*Record set*:
------------------------

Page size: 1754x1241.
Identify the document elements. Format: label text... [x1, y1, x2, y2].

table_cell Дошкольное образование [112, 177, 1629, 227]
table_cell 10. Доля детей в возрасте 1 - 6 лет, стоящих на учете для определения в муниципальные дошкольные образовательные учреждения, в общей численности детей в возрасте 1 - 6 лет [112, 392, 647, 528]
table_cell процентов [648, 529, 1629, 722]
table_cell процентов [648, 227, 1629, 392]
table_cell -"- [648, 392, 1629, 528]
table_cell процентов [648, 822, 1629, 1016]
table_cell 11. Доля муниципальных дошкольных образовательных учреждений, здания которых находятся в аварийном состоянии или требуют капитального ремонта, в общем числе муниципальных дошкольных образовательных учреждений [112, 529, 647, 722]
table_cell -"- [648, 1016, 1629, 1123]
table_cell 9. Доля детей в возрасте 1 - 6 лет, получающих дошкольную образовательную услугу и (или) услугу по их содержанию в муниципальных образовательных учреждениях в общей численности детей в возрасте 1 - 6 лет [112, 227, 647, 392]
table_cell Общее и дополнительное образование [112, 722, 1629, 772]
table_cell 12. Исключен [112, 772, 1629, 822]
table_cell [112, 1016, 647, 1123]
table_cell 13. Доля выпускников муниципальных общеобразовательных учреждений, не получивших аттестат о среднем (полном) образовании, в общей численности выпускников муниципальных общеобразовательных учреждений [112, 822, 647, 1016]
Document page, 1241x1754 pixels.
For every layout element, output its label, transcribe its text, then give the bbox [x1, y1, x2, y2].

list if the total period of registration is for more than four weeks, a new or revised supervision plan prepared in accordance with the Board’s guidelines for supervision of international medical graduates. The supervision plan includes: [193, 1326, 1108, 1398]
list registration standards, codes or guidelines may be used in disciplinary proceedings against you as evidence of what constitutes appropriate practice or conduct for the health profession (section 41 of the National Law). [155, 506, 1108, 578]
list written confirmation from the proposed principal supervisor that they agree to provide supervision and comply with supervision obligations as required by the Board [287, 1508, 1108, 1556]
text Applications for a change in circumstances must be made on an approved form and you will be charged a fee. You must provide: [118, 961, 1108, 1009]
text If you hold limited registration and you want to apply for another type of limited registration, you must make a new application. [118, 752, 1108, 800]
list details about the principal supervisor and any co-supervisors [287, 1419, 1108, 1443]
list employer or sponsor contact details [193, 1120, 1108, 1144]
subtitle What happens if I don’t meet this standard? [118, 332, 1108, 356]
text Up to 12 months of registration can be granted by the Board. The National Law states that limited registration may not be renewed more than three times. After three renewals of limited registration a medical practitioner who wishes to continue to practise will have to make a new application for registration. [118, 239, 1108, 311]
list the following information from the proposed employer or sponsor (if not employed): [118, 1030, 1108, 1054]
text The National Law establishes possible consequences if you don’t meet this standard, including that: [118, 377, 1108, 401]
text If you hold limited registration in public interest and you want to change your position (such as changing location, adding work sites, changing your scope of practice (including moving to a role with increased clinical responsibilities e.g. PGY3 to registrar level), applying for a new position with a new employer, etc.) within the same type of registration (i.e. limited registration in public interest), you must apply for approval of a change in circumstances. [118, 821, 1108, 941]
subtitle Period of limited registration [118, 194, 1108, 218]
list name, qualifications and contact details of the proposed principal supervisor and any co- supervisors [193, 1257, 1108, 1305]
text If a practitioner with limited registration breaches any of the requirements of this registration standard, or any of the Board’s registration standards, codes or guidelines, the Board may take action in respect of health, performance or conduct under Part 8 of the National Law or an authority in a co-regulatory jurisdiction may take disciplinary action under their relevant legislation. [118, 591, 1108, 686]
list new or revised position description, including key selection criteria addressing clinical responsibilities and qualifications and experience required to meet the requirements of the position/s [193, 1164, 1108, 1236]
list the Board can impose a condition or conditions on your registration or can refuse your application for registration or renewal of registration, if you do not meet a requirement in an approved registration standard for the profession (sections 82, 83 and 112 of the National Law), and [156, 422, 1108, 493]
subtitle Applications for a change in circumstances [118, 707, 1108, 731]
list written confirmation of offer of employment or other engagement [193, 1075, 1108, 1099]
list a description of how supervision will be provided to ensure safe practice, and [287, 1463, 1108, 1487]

------------------------

*Action item*: Search the records for the string "than" and, wherever a line contains it, please copy that line.

*Answer*:
list if the total period of registration is for more than four weeks, a new or revised supervision plan prepared in accordance with the Board’s guidelines for supervision of international medical graduates. The supervision plan includes: [193, 1326, 1108, 1398]
text Up to 12 months of registration can be granted by the Board. The National Law states that limited registration may not be renewed more than three times. After three renewals of limited registration a medical practitioner who wishes to continue to practise will have to make a new application for registration. [118, 239, 1108, 311]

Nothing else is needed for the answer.